*Exercise*
In the listing below, a line holding "Kajütenfracht." and a line holding "den wackern Ehrenmann." mark the range. Retype both exactly, with all lines between them.

*Task material*

Content starts

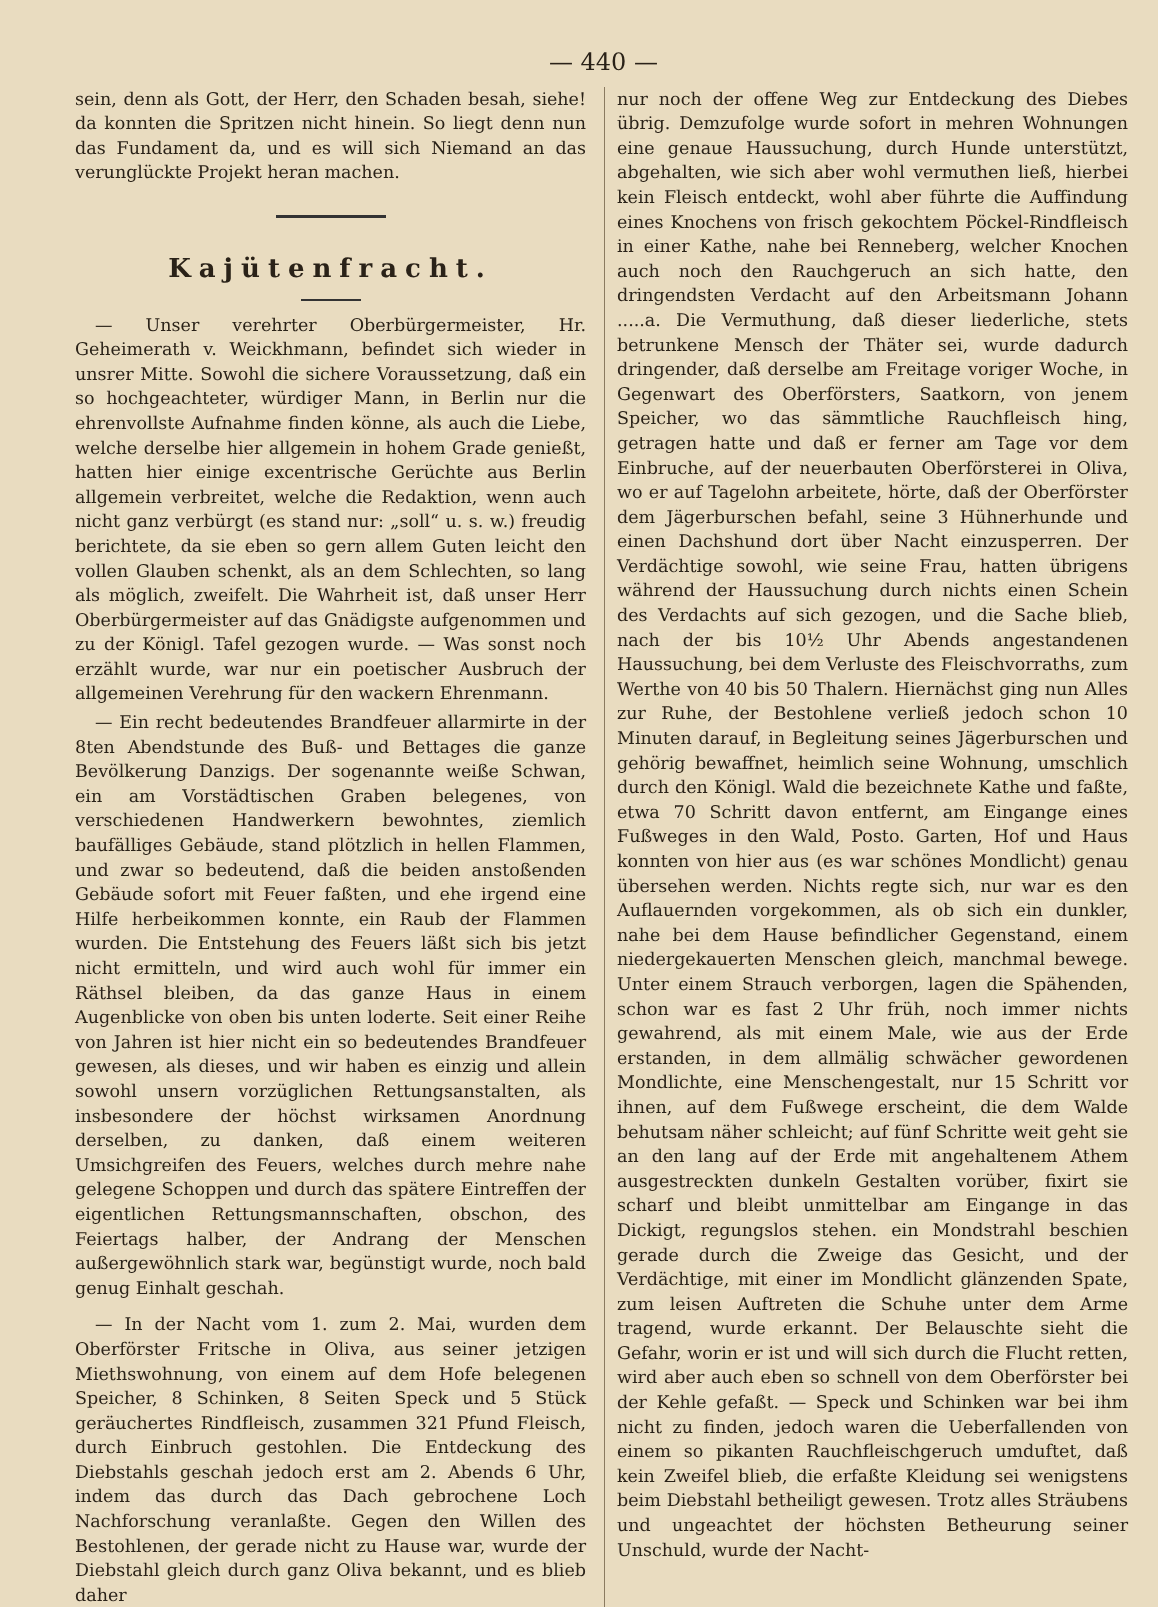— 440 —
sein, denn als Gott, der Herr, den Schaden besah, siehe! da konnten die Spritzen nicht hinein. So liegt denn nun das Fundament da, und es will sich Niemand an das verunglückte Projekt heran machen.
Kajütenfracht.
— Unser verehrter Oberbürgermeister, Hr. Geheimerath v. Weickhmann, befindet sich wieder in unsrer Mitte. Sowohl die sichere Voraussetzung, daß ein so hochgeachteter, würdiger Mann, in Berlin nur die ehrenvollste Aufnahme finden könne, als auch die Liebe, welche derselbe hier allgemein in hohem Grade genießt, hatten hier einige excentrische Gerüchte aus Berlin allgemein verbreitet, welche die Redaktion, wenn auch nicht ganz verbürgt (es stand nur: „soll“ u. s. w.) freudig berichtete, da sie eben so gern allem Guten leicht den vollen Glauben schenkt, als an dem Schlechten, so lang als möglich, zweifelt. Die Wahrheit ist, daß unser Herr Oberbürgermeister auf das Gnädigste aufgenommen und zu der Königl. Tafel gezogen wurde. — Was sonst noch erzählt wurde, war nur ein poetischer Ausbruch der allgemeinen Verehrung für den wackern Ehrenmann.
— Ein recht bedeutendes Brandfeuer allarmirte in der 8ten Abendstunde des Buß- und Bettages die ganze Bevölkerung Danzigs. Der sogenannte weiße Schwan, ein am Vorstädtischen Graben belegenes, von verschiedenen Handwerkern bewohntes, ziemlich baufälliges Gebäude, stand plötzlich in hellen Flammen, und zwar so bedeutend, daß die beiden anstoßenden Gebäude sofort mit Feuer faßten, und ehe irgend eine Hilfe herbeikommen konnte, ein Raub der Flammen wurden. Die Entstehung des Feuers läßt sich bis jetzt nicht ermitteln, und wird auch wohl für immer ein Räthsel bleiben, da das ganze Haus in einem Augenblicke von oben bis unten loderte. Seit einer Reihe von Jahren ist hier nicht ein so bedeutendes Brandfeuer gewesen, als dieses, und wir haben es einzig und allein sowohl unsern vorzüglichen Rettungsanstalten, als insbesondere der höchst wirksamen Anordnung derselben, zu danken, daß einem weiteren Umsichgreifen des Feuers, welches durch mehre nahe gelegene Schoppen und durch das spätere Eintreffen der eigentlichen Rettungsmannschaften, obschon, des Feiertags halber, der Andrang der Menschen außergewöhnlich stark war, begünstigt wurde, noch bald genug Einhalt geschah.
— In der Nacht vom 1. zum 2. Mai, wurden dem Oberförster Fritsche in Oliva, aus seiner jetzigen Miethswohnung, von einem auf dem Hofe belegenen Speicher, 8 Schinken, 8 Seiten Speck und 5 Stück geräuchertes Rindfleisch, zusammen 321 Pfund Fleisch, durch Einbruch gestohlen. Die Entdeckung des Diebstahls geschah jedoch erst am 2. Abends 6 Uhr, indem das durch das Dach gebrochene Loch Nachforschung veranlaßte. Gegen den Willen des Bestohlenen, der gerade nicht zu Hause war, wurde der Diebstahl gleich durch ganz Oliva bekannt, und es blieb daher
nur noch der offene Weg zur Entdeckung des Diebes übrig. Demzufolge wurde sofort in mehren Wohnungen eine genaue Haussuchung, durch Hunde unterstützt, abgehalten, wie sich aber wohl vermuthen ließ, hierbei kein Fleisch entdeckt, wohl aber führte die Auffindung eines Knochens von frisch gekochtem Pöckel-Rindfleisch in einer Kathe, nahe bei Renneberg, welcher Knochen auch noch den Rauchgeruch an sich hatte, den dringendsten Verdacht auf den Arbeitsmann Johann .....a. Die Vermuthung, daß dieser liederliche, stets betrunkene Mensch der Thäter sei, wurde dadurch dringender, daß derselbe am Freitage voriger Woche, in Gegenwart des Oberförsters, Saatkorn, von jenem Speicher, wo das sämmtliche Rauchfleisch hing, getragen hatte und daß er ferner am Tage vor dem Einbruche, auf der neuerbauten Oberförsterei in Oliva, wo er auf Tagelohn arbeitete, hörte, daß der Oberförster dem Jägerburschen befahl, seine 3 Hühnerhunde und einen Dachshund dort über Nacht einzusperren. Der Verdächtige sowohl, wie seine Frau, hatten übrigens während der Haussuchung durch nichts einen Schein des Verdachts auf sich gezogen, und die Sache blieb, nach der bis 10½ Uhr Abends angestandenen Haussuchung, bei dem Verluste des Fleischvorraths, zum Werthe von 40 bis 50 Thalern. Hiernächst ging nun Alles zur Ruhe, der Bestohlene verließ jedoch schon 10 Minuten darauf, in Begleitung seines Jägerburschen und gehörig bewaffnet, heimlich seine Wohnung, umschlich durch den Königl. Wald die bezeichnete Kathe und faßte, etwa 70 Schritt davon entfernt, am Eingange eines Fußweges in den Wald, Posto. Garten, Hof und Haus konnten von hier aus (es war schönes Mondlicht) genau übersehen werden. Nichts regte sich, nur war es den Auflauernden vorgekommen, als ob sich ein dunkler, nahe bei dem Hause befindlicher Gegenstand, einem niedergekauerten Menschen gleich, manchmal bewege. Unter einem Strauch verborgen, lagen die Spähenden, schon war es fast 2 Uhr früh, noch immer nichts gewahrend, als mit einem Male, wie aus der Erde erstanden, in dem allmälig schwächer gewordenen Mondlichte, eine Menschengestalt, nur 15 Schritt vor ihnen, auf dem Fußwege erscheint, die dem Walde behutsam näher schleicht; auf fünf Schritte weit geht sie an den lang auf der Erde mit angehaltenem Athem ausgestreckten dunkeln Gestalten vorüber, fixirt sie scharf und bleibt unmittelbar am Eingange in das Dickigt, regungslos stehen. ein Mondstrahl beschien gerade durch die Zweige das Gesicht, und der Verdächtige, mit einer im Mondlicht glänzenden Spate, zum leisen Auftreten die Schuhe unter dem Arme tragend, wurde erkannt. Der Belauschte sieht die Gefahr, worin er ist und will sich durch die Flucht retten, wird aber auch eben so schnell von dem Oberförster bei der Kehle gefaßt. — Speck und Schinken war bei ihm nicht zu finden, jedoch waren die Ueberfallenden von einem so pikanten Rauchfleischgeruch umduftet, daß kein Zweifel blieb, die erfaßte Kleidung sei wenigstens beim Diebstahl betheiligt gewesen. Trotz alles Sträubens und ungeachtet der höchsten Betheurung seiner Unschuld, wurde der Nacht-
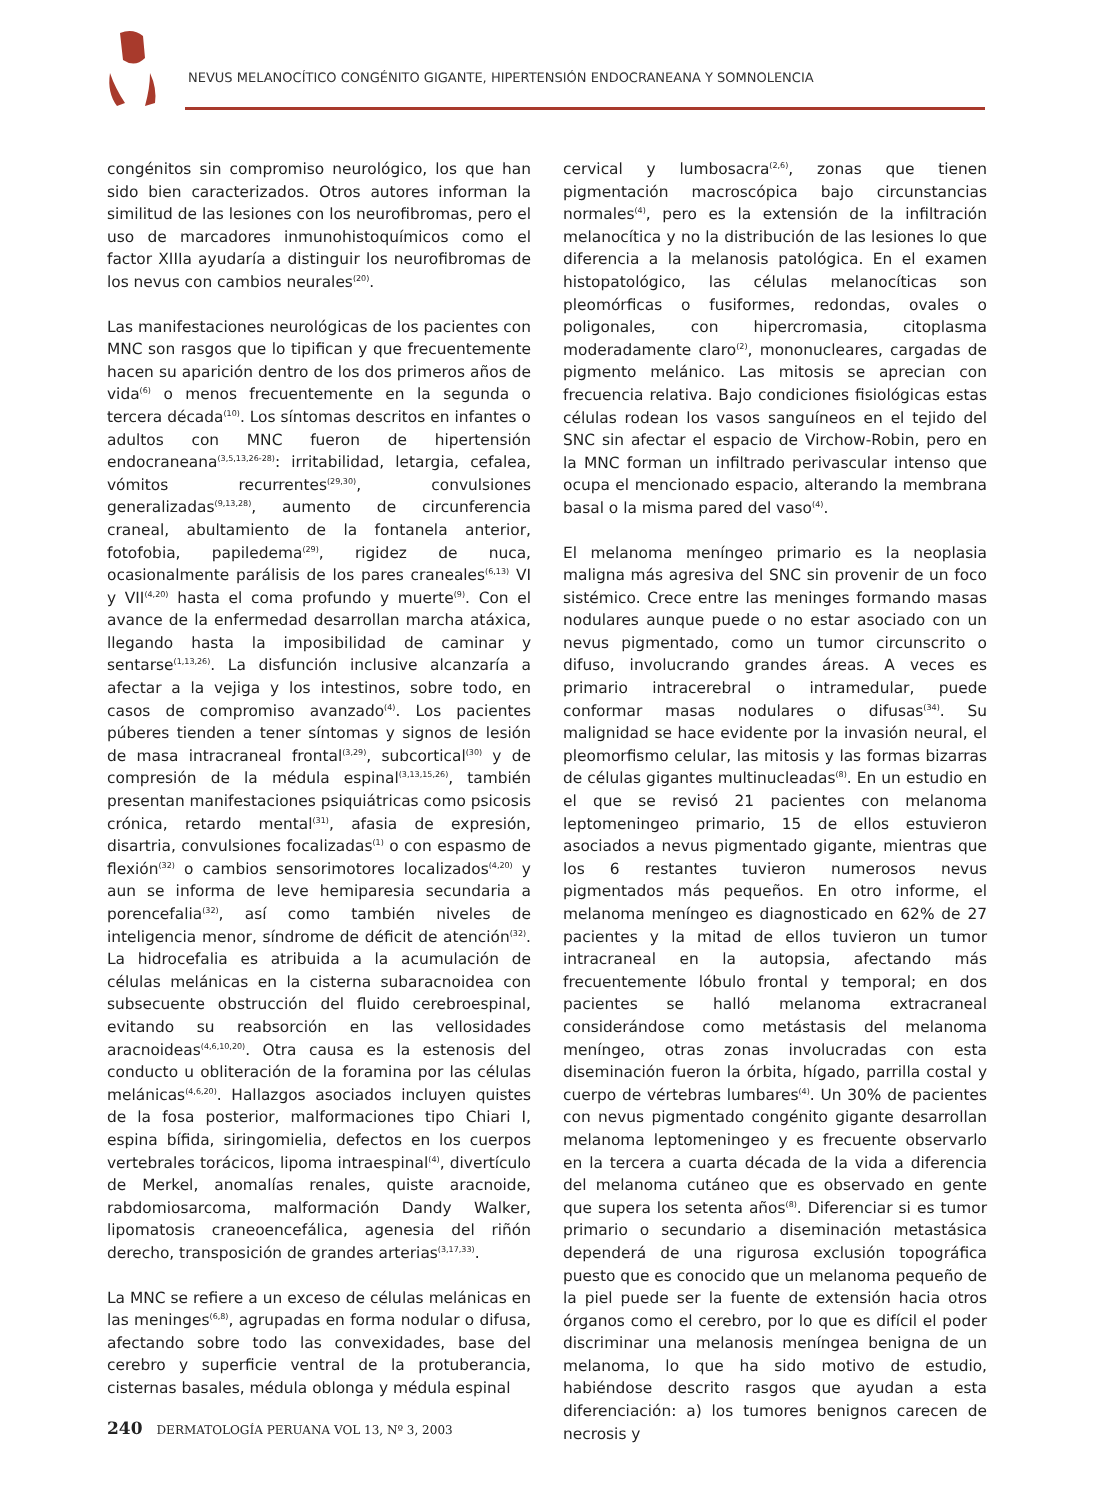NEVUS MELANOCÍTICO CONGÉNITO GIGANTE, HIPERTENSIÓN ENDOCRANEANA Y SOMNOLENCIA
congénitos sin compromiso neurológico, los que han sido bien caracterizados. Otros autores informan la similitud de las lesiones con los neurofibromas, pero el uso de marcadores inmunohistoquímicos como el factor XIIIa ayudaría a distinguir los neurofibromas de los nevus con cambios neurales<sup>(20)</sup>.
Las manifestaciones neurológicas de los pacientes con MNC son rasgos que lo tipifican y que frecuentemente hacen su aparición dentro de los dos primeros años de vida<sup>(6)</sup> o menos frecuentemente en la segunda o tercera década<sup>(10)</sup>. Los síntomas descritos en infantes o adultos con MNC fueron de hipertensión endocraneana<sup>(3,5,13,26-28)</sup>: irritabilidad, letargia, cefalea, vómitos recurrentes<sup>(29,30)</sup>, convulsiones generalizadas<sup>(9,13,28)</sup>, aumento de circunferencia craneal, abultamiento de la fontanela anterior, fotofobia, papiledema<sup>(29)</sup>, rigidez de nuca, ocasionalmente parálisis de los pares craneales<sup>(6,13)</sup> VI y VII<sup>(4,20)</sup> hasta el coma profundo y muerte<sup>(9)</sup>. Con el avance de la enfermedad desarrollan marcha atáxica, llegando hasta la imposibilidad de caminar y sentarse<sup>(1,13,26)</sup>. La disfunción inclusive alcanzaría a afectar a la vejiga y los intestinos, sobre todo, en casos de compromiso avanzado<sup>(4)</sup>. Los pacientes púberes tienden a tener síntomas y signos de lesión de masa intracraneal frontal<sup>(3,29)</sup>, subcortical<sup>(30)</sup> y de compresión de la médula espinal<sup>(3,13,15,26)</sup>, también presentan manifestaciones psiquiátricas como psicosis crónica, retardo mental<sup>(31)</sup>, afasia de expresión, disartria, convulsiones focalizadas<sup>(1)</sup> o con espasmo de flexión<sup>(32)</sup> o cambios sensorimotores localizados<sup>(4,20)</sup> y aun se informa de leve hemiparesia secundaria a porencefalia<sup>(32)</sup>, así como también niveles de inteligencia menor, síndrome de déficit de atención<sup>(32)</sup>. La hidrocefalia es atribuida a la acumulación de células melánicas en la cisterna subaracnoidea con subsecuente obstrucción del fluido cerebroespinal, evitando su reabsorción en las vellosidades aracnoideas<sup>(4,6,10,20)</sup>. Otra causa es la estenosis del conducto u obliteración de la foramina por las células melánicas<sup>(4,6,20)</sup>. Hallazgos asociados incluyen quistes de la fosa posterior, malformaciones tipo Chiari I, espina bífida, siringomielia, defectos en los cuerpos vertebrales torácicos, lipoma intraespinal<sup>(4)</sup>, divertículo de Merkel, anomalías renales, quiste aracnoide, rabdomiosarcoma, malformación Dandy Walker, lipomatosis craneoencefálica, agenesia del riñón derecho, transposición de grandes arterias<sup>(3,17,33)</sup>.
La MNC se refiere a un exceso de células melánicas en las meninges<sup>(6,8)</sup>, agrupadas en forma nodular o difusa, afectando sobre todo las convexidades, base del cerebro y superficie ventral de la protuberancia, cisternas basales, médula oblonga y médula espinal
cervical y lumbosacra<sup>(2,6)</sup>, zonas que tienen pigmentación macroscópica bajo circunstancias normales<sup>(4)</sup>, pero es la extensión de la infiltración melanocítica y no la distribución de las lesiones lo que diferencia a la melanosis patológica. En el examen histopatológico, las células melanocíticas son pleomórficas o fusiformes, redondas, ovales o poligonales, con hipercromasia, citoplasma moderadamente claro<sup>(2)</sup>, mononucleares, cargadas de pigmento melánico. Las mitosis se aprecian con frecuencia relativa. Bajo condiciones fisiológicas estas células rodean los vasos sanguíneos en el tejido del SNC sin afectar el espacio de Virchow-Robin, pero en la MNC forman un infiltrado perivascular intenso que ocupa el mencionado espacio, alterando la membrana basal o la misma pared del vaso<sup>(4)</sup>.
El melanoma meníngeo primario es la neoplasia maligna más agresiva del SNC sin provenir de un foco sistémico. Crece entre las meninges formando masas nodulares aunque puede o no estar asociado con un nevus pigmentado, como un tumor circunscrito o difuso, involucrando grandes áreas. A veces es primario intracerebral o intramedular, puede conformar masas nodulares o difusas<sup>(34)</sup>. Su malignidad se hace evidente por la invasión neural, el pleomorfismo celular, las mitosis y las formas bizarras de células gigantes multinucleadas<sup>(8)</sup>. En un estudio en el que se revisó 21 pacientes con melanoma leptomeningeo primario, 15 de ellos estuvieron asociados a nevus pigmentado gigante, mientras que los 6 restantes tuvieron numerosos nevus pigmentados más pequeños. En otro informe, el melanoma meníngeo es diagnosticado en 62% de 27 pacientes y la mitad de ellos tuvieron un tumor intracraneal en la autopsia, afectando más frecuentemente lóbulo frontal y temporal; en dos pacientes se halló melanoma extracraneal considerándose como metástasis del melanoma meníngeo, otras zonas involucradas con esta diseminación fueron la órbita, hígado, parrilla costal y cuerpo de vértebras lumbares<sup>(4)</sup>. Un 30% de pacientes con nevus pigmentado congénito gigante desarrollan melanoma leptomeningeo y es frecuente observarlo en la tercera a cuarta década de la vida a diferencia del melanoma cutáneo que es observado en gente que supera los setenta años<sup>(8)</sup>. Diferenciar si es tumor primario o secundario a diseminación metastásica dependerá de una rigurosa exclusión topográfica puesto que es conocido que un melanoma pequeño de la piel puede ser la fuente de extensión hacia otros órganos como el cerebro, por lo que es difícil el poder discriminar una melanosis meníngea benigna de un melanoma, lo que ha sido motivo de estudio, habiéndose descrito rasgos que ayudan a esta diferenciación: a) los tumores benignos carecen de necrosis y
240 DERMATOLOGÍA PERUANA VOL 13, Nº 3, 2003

Content ends

*Exercise answer*
Kajütenfracht.
— Unser verehrter Oberbürgermeister, Hr. Geheimerath v. Weickhmann, befindet sich wieder in unsrer Mitte. Sowohl die sichere Voraussetzung, daß ein so hochgeachteter, würdiger Mann, in Berlin nur die ehrenvollste Aufnahme finden könne, als auch die Liebe, welche derselbe hier allgemein in hohem Grade genießt, hatten hier einige excentrische Gerüchte aus Berlin allgemein verbreitet, welche die Redaktion, wenn auch nicht ganz verbürgt (es stand nur: „soll“ u. s. w.) freudig berichtete, da sie eben so gern allem Guten leicht den vollen Glauben schenkt, als an dem Schlechten, so lang als möglich, zweifelt. Die Wahrheit ist, daß unser Herr Oberbürgermeister auf das Gnädigste aufgenommen und zu der Königl. Tafel gezogen wurde. — Was sonst noch erzählt wurde, war nur ein poetischer Ausbruch der allgemeinen Verehrung für den wackern Ehrenmann.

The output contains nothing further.